Records from a data source
┌────────

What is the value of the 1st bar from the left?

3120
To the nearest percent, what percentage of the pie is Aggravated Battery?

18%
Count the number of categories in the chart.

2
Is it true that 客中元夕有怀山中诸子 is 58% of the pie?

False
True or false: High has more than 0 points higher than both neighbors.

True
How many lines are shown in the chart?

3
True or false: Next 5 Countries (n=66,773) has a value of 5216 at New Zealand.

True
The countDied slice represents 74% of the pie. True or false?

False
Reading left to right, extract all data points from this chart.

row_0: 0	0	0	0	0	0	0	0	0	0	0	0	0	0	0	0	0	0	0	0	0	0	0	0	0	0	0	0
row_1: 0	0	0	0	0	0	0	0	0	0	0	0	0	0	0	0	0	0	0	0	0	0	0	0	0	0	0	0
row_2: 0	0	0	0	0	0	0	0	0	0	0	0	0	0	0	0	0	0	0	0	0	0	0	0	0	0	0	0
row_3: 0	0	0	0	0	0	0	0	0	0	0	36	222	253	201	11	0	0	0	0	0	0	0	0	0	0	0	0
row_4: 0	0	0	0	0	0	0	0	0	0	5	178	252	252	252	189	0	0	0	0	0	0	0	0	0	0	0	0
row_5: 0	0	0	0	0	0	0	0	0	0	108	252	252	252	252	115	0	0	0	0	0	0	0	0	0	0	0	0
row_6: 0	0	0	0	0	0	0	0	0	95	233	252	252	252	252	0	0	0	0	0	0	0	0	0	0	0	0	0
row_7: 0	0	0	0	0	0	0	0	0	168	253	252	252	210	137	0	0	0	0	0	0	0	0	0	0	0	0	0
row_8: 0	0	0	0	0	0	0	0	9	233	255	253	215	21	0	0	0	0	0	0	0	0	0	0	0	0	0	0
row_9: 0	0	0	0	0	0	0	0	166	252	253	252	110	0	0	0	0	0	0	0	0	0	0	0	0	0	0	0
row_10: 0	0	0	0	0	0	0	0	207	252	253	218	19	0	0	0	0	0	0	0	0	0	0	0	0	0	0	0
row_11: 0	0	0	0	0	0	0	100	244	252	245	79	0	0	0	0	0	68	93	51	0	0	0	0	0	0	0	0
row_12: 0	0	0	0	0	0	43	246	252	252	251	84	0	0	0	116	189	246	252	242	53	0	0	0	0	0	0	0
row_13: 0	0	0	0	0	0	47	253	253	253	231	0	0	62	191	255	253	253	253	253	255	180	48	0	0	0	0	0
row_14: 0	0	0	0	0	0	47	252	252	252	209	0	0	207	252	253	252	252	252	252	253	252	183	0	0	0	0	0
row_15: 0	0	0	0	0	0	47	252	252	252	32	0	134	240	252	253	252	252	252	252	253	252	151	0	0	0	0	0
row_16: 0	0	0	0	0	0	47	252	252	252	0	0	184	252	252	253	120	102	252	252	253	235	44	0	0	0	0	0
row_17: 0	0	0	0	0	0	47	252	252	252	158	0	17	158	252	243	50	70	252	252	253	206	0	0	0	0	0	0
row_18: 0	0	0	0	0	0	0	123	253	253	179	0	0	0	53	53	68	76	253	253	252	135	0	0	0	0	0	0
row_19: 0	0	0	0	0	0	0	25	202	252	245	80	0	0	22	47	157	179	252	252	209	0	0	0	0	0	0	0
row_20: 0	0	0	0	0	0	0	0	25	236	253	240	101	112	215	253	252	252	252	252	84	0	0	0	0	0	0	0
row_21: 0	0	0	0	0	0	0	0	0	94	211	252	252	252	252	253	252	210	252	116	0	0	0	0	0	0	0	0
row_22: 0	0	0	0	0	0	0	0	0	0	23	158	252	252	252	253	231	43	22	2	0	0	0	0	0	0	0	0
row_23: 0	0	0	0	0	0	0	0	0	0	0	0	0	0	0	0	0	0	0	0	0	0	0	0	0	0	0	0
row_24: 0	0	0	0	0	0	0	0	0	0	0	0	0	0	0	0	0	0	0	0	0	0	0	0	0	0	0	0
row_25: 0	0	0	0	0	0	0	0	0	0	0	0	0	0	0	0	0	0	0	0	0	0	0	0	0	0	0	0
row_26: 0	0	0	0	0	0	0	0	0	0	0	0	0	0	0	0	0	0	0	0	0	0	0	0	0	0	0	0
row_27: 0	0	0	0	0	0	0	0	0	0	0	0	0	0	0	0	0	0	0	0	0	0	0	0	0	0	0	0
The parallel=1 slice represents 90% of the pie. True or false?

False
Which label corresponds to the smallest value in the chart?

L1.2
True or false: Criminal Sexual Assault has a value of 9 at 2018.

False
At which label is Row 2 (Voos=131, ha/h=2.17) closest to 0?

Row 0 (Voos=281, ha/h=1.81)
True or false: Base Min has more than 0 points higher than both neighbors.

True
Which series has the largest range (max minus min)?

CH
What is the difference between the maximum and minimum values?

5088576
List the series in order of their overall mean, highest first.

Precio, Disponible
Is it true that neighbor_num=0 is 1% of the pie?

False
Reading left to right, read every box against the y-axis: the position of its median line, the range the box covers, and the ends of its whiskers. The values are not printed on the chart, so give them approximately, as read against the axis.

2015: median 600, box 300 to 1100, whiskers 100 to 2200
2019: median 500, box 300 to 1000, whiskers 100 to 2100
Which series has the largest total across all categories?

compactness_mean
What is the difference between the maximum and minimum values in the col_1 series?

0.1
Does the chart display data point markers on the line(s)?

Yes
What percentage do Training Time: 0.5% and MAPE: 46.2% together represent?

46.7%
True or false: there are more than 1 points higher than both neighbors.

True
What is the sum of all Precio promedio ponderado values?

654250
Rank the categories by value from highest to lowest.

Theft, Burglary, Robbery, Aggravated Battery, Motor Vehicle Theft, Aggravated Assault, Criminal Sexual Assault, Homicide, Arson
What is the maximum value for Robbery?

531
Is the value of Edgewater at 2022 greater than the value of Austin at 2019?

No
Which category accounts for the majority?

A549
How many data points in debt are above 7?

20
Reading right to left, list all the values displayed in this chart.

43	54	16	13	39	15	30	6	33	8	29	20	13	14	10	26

└────────

◆ **THE TASK**: Return all of the lines above, unchanged and in their original order.

◆ **RESPONSE BOX**:
What is the value of the 1st bar from the left?

3120
To the nearest percent, what percentage of the pie is Aggravated Battery?

18%
Count the number of categories in the chart.

2
Is it true that 客中元夕有怀山中诸子 is 58% of the pie?

False
True or false: High has more than 0 points higher than both neighbors.

True
How many lines are shown in the chart?

3
True or false: Next 5 Countries (n=66,773) has a value of 5216 at New Zealand.

True
The countDied slice represents 74% of the pie. True or false?

False
Reading left to right, extract all data points from this chart.

row_0: 0	0	0	0	0	0	0	0	0	0	0	0	0	0	0	0	0	0	0	0	0	0	0	0	0	0	0	0
row_1: 0	0	0	0	0	0	0	0	0	0	0	0	0	0	0	0	0	0	0	0	0	0	0	0	0	0	0	0
row_2: 0	0	0	0	0	0	0	0	0	0	0	0	0	0	0	0	0	0	0	0	0	0	0	0	0	0	0	0
row_3: 0	0	0	0	0	0	0	0	0	0	0	36	222	253	201	11	0	0	0	0	0	0	0	0	0	0	0	0
row_4: 0	0	0	0	0	0	0	0	0	0	5	178	252	252	252	189	0	0	0	0	0	0	0	0	0	0	0	0
row_5: 0	0	0	0	0	0	0	0	0	0	108	252	252	252	252	115	0	0	0	0	0	0	0	0	0	0	0	0
row_6: 0	0	0	0	0	0	0	0	0	95	233	252	252	252	252	0	0	0	0	0	0	0	0	0	0	0	0	0
row_7: 0	0	0	0	0	0	0	0	0	168	253	252	252	210	137	0	0	0	0	0	0	0	0	0	0	0	0	0
row_8: 0	0	0	0	0	0	0	0	9	233	255	253	215	21	0	0	0	0	0	0	0	0	0	0	0	0	0	0
row_9: 0	0	0	0	0	0	0	0	166	252	253	252	110	0	0	0	0	0	0	0	0	0	0	0	0	0	0	0
row_10: 0	0	0	0	0	0	0	0	207	252	253	218	19	0	0	0	0	0	0	0	0	0	0	0	0	0	0	0
row_11: 0	0	0	0	0	0	0	100	244	252	245	79	0	0	0	0	0	68	93	51	0	0	0	0	0	0	0	0
row_12: 0	0	0	0	0	0	43	246	252	252	251	84	0	0	0	116	189	246	252	242	53	0	0	0	0	0	0	0
row_13: 0	0	0	0	0	0	47	253	253	253	231	0	0	62	191	255	253	253	253	253	255	180	48	0	0	0	0	0
row_14: 0	0	0	0	0	0	47	252	252	252	209	0	0	207	252	253	252	252	252	252	253	252	183	0	0	0	0	0
row_15: 0	0	0	0	0	0	47	252	252	252	32	0	134	240	252	253	252	252	252	252	253	252	151	0	0	0	0	0
row_16: 0	0	0	0	0	0	47	252	252	252	0	0	184	252	252	253	120	102	252	252	253	235	44	0	0	0	0	0
row_17: 0	0	0	0	0	0	47	252	252	252	158	0	17	158	252	243	50	70	252	252	253	206	0	0	0	0	0	0
row_18: 0	0	0	0	0	0	0	123	253	253	179	0	0	0	53	53	68	76	253	253	252	135	0	0	0	0	0	0
row_19: 0	0	0	0	0	0	0	25	202	252	245	80	0	0	22	47	157	179	252	252	209	0	0	0	0	0	0	0
row_20: 0	0	0	0	0	0	0	0	25	236	253	240	101	112	215	253	252	252	252	252	84	0	0	0	0	0	0	0
row_21: 0	0	0	0	0	0	0	0	0	94	211	252	252	252	252	253	252	210	252	116	0	0	0	0	0	0	0	0
row_22: 0	0	0	0	0	0	0	0	0	0	23	158	252	252	252	253	231	43	22	2	0	0	0	0	0	0	0	0
row_23: 0	0	0	0	0	0	0	0	0	0	0	0	0	0	0	0	0	0	0	0	0	0	0	0	0	0	0	0
row_24: 0	0	0	0	0	0	0	0	0	0	0	0	0	0	0	0	0	0	0	0	0	0	0	0	0	0	0	0
row_25: 0	0	0	0	0	0	0	0	0	0	0	0	0	0	0	0	0	0	0	0	0	0	0	0	0	0	0	0
row_26: 0	0	0	0	0	0	0	0	0	0	0	0	0	0	0	0	0	0	0	0	0	0	0	0	0	0	0	0
row_27: 0	0	0	0	0	0	0	0	0	0	0	0	0	0	0	0	0	0	0	0	0	0	0	0	0	0	0	0
The parallel=1 slice represents 90% of the pie. True or false?

False
Which label corresponds to the smallest value in the chart?

L1.2
True or false: Criminal Sexual Assault has a value of 9 at 2018.

False
At which label is Row 2 (Voos=131, ha/h=2.17) closest to 0?

Row 0 (Voos=281, ha/h=1.81)
True or false: Base Min has more than 0 points higher than both neighbors.

True
Which series has the largest range (max minus min)?

CH
What is the difference between the maximum and minimum values?

5088576
List the series in order of their overall mean, highest first.

Precio, Disponible
Is it true that neighbor_num=0 is 1% of the pie?

False
Reading left to right, read every box against the y-axis: the position of its median line, the range the box covers, and the ends of its whiskers. The values are not printed on the chart, so give them approximately, as read against the axis.

2015: median 600, box 300 to 1100, whiskers 100 to 2200
2019: median 500, box 300 to 1000, whiskers 100 to 2100
Which series has the largest total across all categories?

compactness_mean
What is the difference between the maximum and minimum values in the col_1 series?

0.1
Does the chart display data point markers on the line(s)?

Yes
What percentage do Training Time: 0.5% and MAPE: 46.2% together represent?

46.7%
True or false: there are more than 1 points higher than both neighbors.

True
What is the sum of all Precio promedio ponderado values?

654250
Rank the categories by value from highest to lowest.

Theft, Burglary, Robbery, Aggravated Battery, Motor Vehicle Theft, Aggravated Assault, Criminal Sexual Assault, Homicide, Arson
What is the maximum value for Robbery?

531
Is the value of Edgewater at 2022 greater than the value of Austin at 2019?

No
Which category accounts for the majority?

A549
How many data points in debt are above 7?

20
Reading right to left, list all the values displayed in this chart.

43	54	16	13	39	15	30	6	33	8	29	20	13	14	10	26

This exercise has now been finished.